-------- Exercise passage

How do you develop and achieve integrated EMS? Learning outcomes from working with horticultural industries and catchment management bodies.
Queensland Primary Industries & Fisheries, Redlands Research Station, 26 Delancey St Cleveland Qld 4163, Email firstname.lastname@example.org
Over the past nine months two horticultural industries have been engaged to develop two separate EMS systems. This presentation will explore the learning outcomes from the EMS development process. In the first instance the stages of exposure are explored in relation to primary industry service providers’ and producers’ reaction to EMS in light of their various backgrounds. The process of adoption and resistance to change are then explored from stakeholder fears and the various points of view from the landholder, industry, Natural Resource Management catchment groups and agricultural scientists.
The presentation discusses the balance required when developing a new tool to complement those existing in the industry, with the aim being to provide a comprehensive EMS without replacing any that have been accepted and adopted in each of the industries. The important points of an EMS are discussed with particular emphasis on knowing where to stop and how to ensure validity and accuracy of information, and its application to specific industry practices.
The case study will also compare and contrast the style of EMS implementation for each production industry. Including the overarching question: What will producers gain from EMS? Thus deriving the aims of EMS for each industry, the case study then explores how the tools and programs are structured to suit industry needs and what industry representatives hope to gain from using an EMS.
Integrated EMS, EMS development, producer tools, stakeholders.
The Queensland flower and turf associations are joint partners with Queensland Primary Industries and Fisheries (QPIF) in an environmental management systems (EMS) project. A successful application resulted in funding for one full-time staff member for three years. The project aims to develop, trial and deliver a farm management system (FMS) for each industry.
The aim of the project is to describe best management practices for crop nutrition, environment, business and finances. At present, the project has been running for one year and final drafts of the tools for turf and cut flower producers are available. The tools have integrated existing industry management guides, such as workplace health and safety (WH&S) and business/financial management. In consultation with Natural Resource Management (NRM) groups, the FMS program has also been expanded to meet specific catchment guidelines and aims, for example, in relation to soil management and nutrient control.

----------------

Written task: In the EMS project text, which two Queensland associations are joint partners with Queensland Primary Industries and Fisheries? The lines after this point have no connection to the EMS project text.

-------- Dataset section

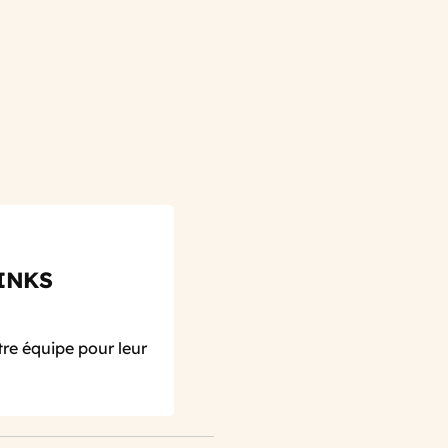
INKS
re équipe pour leur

----------------

Exercise answer: The Queensland flower and turf associations.